GJIA: One thing that doesn’t get discussed as often is Russian relations with China, specifically the Belt Road initiative and China’s efforts in creating infrastructure. Where do you think the Putin administration stands on the Belt Road initiative?

VKM: When it comes to relations between the Kremlin regime and China, in my view what the Kremlin is trying to do fundamentally contradicts the basic national interests of Russia. As a European and majority Christian country, Russia is part of Western civilization. Our natural allies are countries in Europe andin the wider West who belong to the same civilization as we do. What the Putin regime is doing is trying to pretend that those countries are actually our enemies, and that we should instead seek partnership with others, like China. In reality, our most stable and our most secure borders are in the west with the countries of NATO and the European Union. Where we do have potential problems is in the east and southeast. Not only is there a big difference in the population density on the two sides of the border between China and Russia, but also, in many Chinese schools, they have maps showing parts of the Russian Far East and Siberia as future Chinese territory. Turning us away from our natural allies in the West and towards the Communist dictatorship in China directly contradicts the long-term national interests of Russia. As has already been seen, in this kind of relationship, we can only be a junior and subservient partner; for example, the Power of Siberia pipeline project has clearly become detrimental to Russian economic interests.
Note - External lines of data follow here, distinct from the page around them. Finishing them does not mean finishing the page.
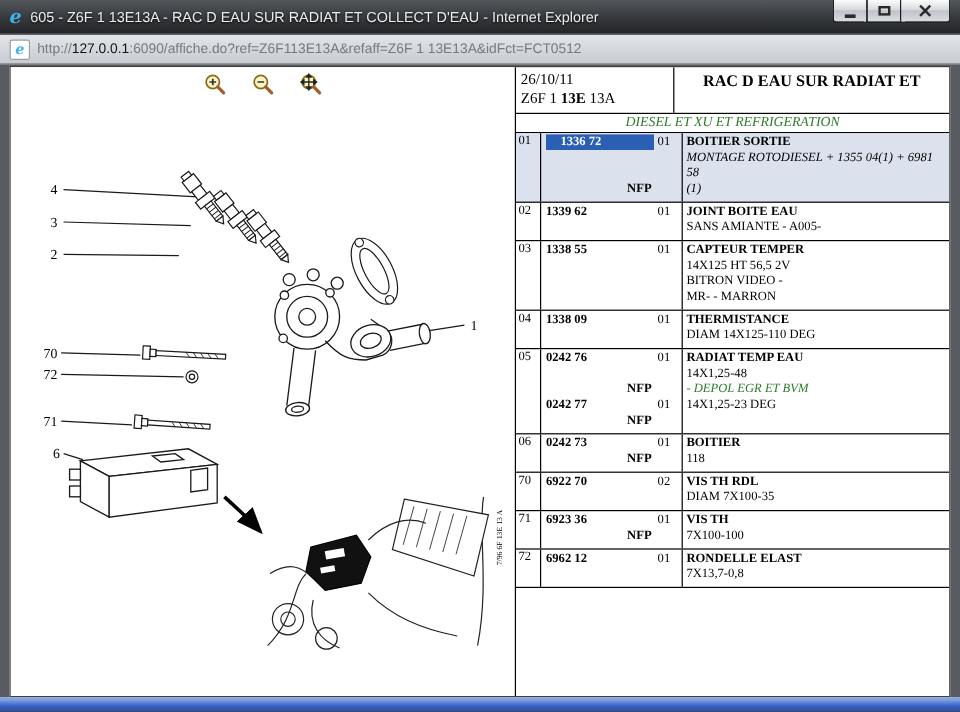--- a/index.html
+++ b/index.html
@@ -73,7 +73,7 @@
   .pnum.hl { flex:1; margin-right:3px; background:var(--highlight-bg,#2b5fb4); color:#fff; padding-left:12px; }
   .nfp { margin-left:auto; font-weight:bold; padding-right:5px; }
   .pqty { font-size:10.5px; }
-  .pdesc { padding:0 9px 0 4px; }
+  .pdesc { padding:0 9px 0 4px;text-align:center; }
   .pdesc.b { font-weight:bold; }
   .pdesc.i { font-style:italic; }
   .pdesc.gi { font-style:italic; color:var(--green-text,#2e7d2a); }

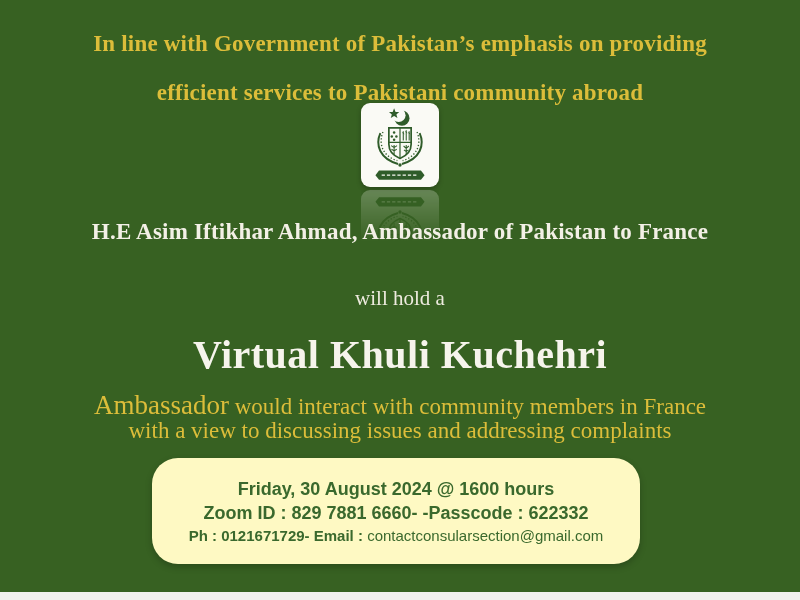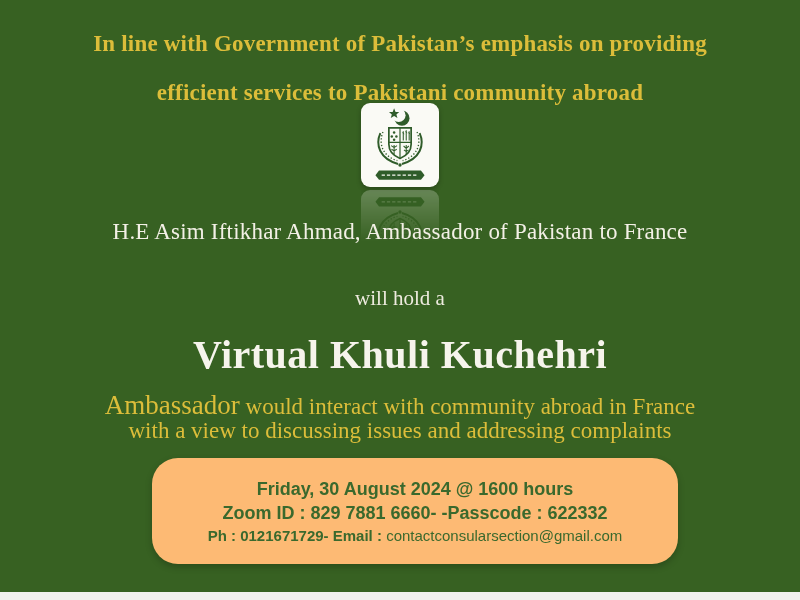--- a/index.html
+++ b/index.html
@@ -60,7 +60,7 @@
   .host-line {
     top: 219px;
     color: #f3f0e6;
-    font-size: 23px; font-weight: 400;
+    font-size: 23px; font-weight: 700;
     letter-spacing: 0.2px;
   }
   .connector-line {

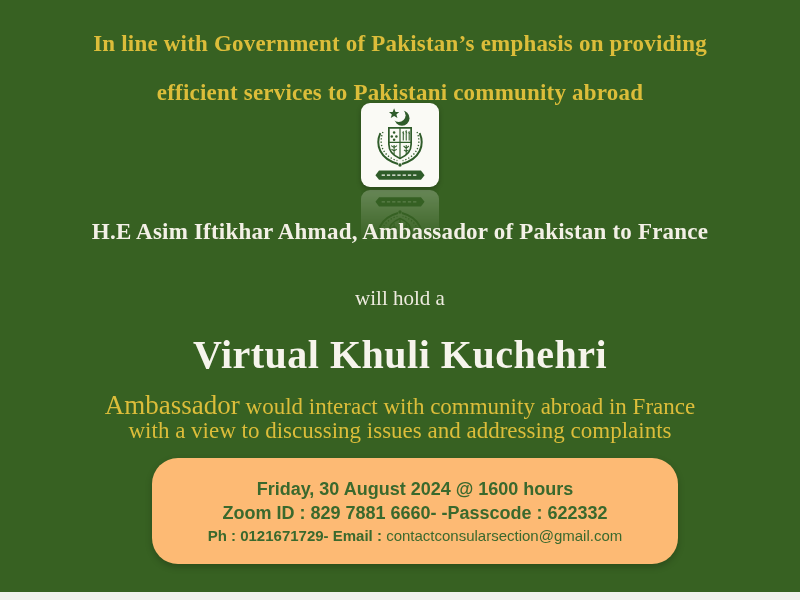--- a/index.html
+++ b/index.html
@@ -187,7 +187,7 @@
   <div class="centered-line event-title">Virtual Khuli Kuchehri</div>
 
   <div class="centered-line desc-line1">
-    <span class="desc-lead">Ambassador</span><span> would interact with community abroad in France</span>
+    <span class="desc-lead">Ambassador</span><span> would interact with community members in France</span>
   </div>
   <div class="centered-line desc-line2">with a view to discussing issues and addressing complaints</div>
 

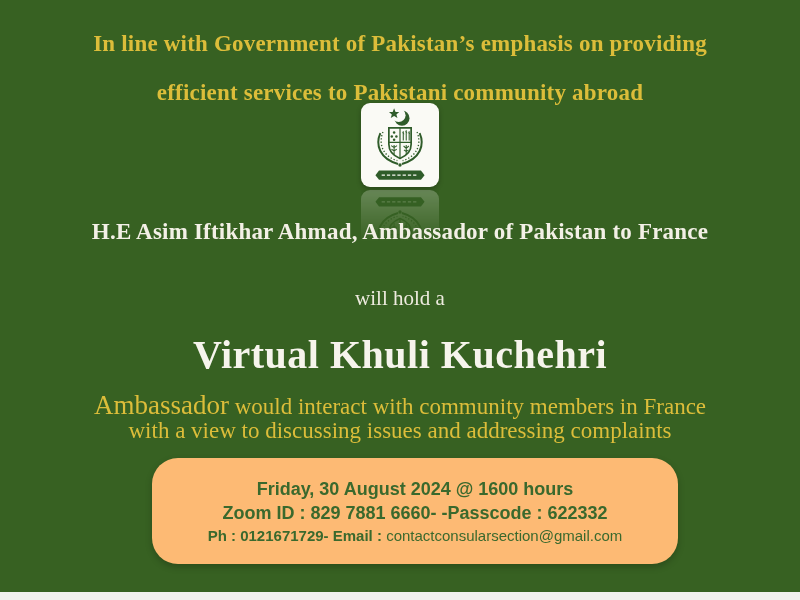--- a/index.html
+++ b/index.html
@@ -84,8 +84,8 @@
   .info-box {
     position: absolute;
     top: 458px; left: 152px;
-    width: 526px; height: 106px;
-    background: #fdba74;
+    width: 488px; height: 106px;
+    background: #fef9c3;
     border-radius: 26px;
     box-shadow: 0 3px 7px rgba(0,0,0,0.22);
     display: flex; flex-direction: column;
In the long term, attempts to pivot Russian foreign policy east put us in a junior and subservient position to a powerful communist dictatorship.

GJIA: Given the threatening environment you work in and your personal experiences with threats to your life, what motivates you to continue your work despite the danger?
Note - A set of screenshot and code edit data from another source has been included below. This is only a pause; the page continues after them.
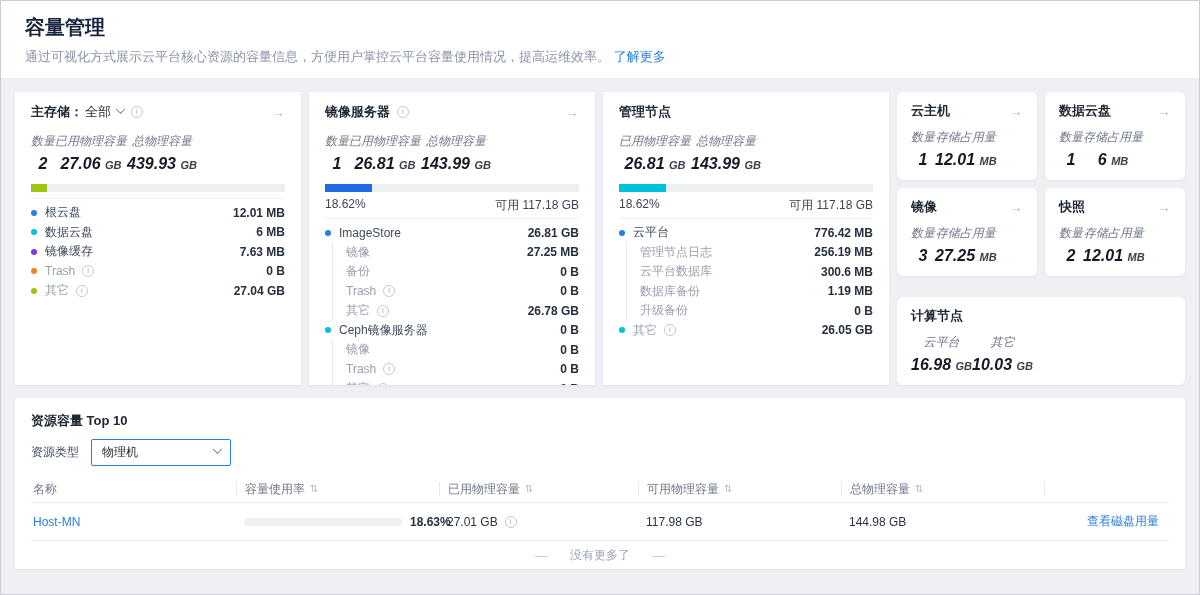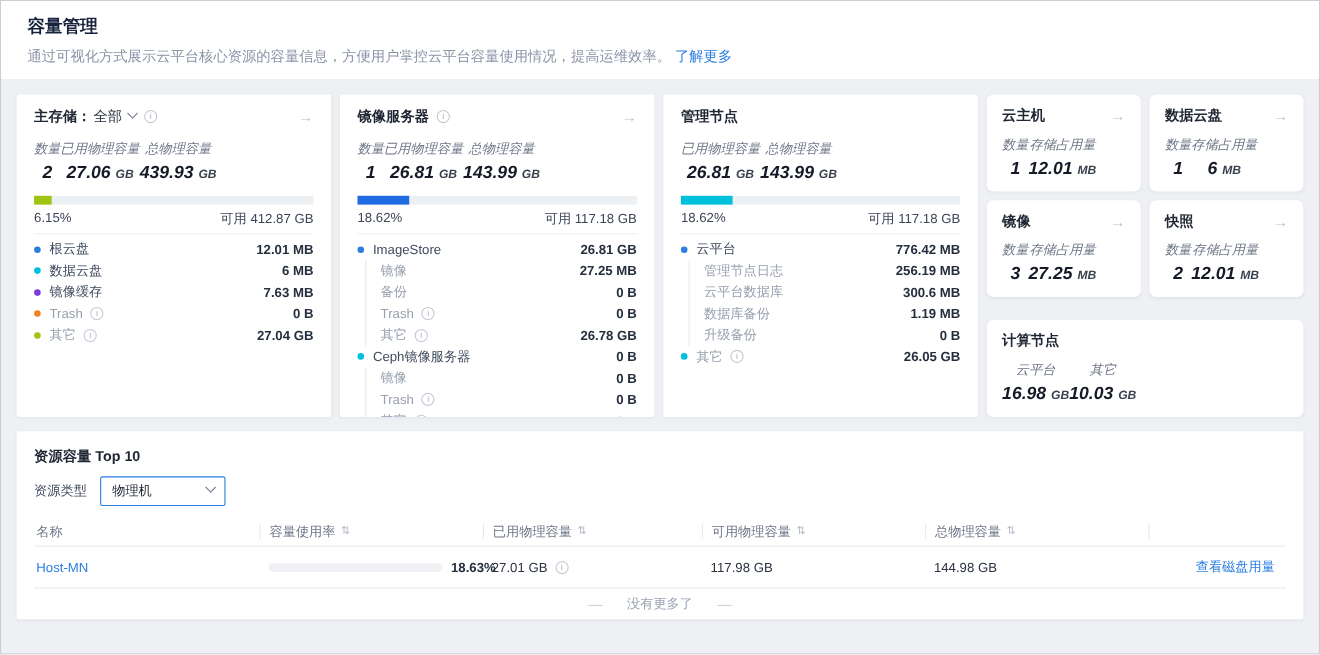--- a/index.html
+++ b/index.html
@@ -9,7 +9,7 @@
 
   
   .hdr { background:#fff; padding:13px 24px 12px; border-bottom:1px solid #e9ebf0; }
-  .hdr-title { font-size:16px; font-weight:bold; color:#17233d; }
+  .hdr-title { font-size:20px; font-weight:bold; color:#17233d; }
   .hdr-sub { margin-top:7px; font-size:13px; color:#8a93a6; }
   .link { color:#2a7de1; cursor:pointer; text-decoration:none; }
VKM: I don’t think that we have much choice. Russia is my country; I care about my country, and I cannot just stand idly by and watch the prospects of my country be destroyed by an authoritarian, kleptocratic regime. If I do nothing, I will be complicit in the destruction of my country. A few years ago, I was making a documentary film about the Soviet dissident movement and the people who resisted the Communist regime in Soviet times. I interviewed one woman, Natalya Gorbanevskaya, who was one of the seven people who, in August 1968, came onto Red Square in Moscow in August 1968 to protest against the Soviet invasion of Czechoslovakia. All of these people who came out to protest were sent to prisons, internal confinement, or to the worst form of punishment, psychiatric hospitals. I asked her what motivated her to do what she did knowing what the price would be, and she said going to that demonstration was a selfish act, because she wanted to have a clear conscience. I’ll never forget those words. If we just stand by and watch what the Putin regime is doing to our country without doing something about it, then whatever happens would be on our conscience as well. I certainly cannot let that happen.

 

Vladimir Vladimirovich Kara-Murza currently serves as vice chairman of Open Russian, an NGO which promotes civil society and democracy in Russia. In 2012, he was elected to the Coordinating Council of the Russian Opposition, and served as deputy leader of the liberal democratic People’s Freedom Party from 2015 to 2016. Mr. Kara-Murza is also the author of two documentaries, They Chose Freedom and Nemtsov, both of which document political dissent in Russia. He holds a B.A. and M.A. in history from Cambridge University.